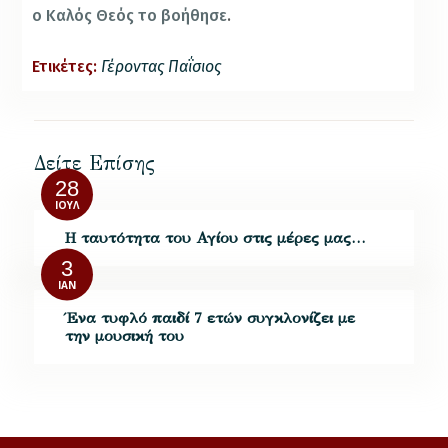
ο Καλός Θεός το βοήθησε
.
Ετικέτες:
Γέροντας Παΐσιος
Δείτε Επίσης
28
ΙΟΎΛ
Η ταυτότητα του Αγίου στις μέρες μας…
3
ΙΑΝ
Ένα τυφλό παιδί 7 ετών συγκλονίζει με
την μουσική του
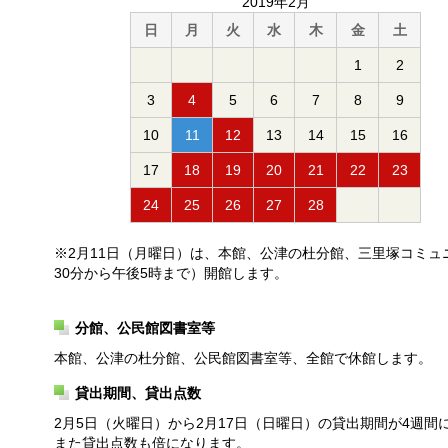
2019年2月
日
月
火
水
木
金
土
1
2
3
4
5
6
7
8
9
10
11
12
13
14
15
16
17
18
19
20
21
22
23
24
25
26
27
28
※2月11日（月曜日）は、本館、公津の杜分館、三里塚コミュ
30分から午後5時まで）開館します。
分館、公民館図書室等
本館、公津の杜分館、公民館図書室等、全館で休館します。
貸出期間、貸出点数
2月5日（火曜日）から2月17日（日曜日）の貸出期間が4週間
また貸出点数も倍になります。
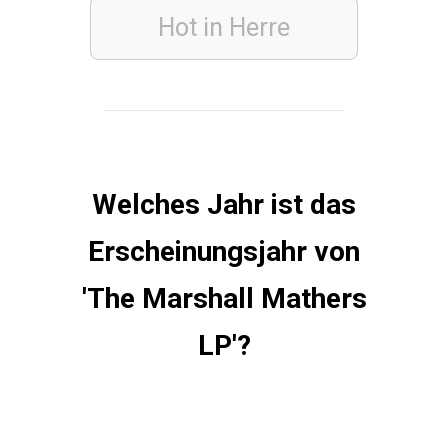
b
Hot in Herre
e
r
R
a
n
Welches Jahr ist das
u
n
Erscheinungsjahr von
k
e
'The Marshall Mathers
l
LP'?
ESSSEN
&
TRINKEN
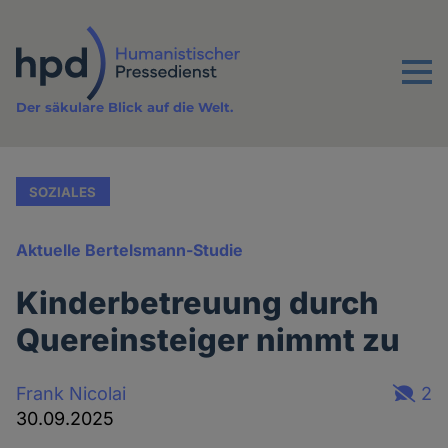
Direkt
zum
Inhalt
Menu
Der säkulare Blick auf die Welt.
SOZIALES
Aktuelle Bertelsmann-Studie
Kinderbetreuung durch
Quereinsteiger nimmt zu
Frank Nicolai
2
30.09.2025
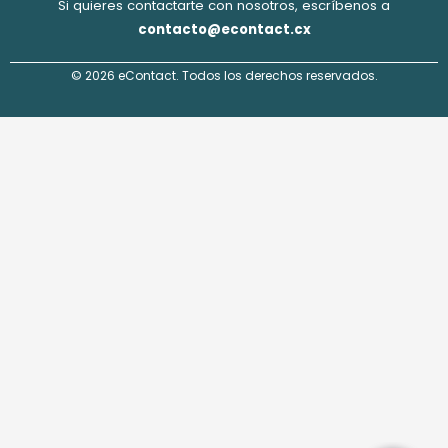
Si quieres contactarte con nosotros, escríbenos a
contacto@econtact.cx
© 2026 eContact. Todos los derechos reservados.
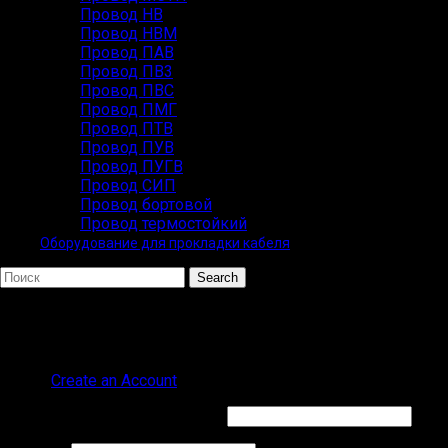
Провод НВ
Провод НВМ
Провод ПАВ
Провод ПВ3
Провод ПВС
Провод ПМГ
Провод ПТВ
Провод ПУВ
Провод ПУГВ
Провод СИП
Провод бортовой
Провод термостойкий
Оборудование для прокладки кабеля
Search
Популярные запросы
ВВГ СИП
Sign in
Create an Account
Обязательно
Имя пользователя или Email
*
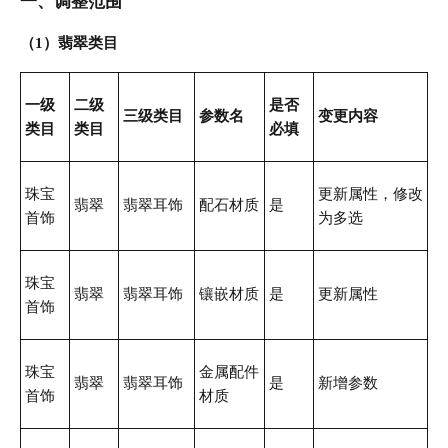
一、调整范围
（1）翡翠类目
一级
二级
是否
三级类目
参数名
变更内容
类目
类目
必填
珠宝
更新属性，修改
翡翠
翡翠耳饰
配石材质
是
首饰
为多选
珠宝
翡翠
翡翠耳饰
镶嵌材质
是
更新属性
首饰
珠宝
金属配件
翡翠
翡翠耳饰
是
新增参数
首饰
材质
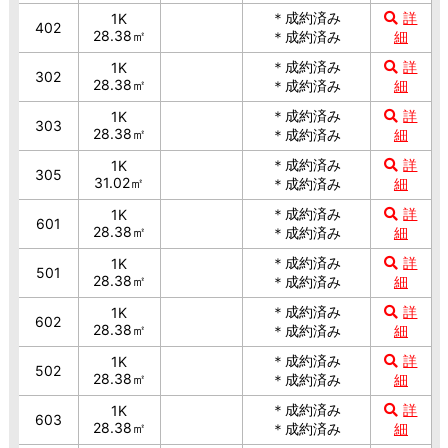
＊成約済み
詳
1K
402
28.38㎡
＊成約済み
細
＊成約済み
詳
1K
302
28.38㎡
＊成約済み
細
＊成約済み
詳
1K
303
28.38㎡
＊成約済み
細
＊成約済み
詳
1K
305
31.02㎡
＊成約済み
細
＊成約済み
詳
1K
601
28.38㎡
＊成約済み
細
＊成約済み
詳
1K
501
28.38㎡
＊成約済み
細
＊成約済み
詳
1K
602
28.38㎡
＊成約済み
細
＊成約済み
詳
1K
502
28.38㎡
＊成約済み
細
＊成約済み
詳
1K
603
28.38㎡
＊成約済み
細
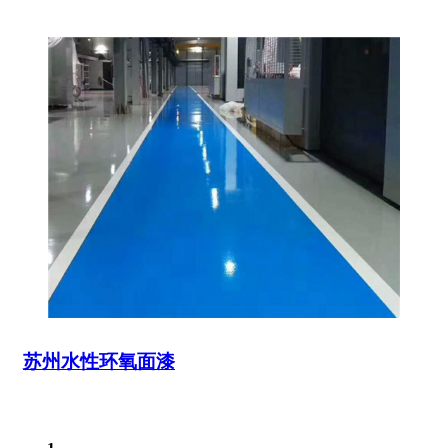
苏州水性环氧面漆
====================
## Exercise aim
In the records above, some lines hold the word "Провод"; copy each such line.

## Answer for this exercise
Провод НВ
Провод НВМ
Провод ПАВ
Провод ПВ3
Провод ПВС
Провод ПМГ
Провод ПТВ
Провод ПУВ
Провод ПУГВ
Провод СИП
Провод бортовой
Провод термостойкий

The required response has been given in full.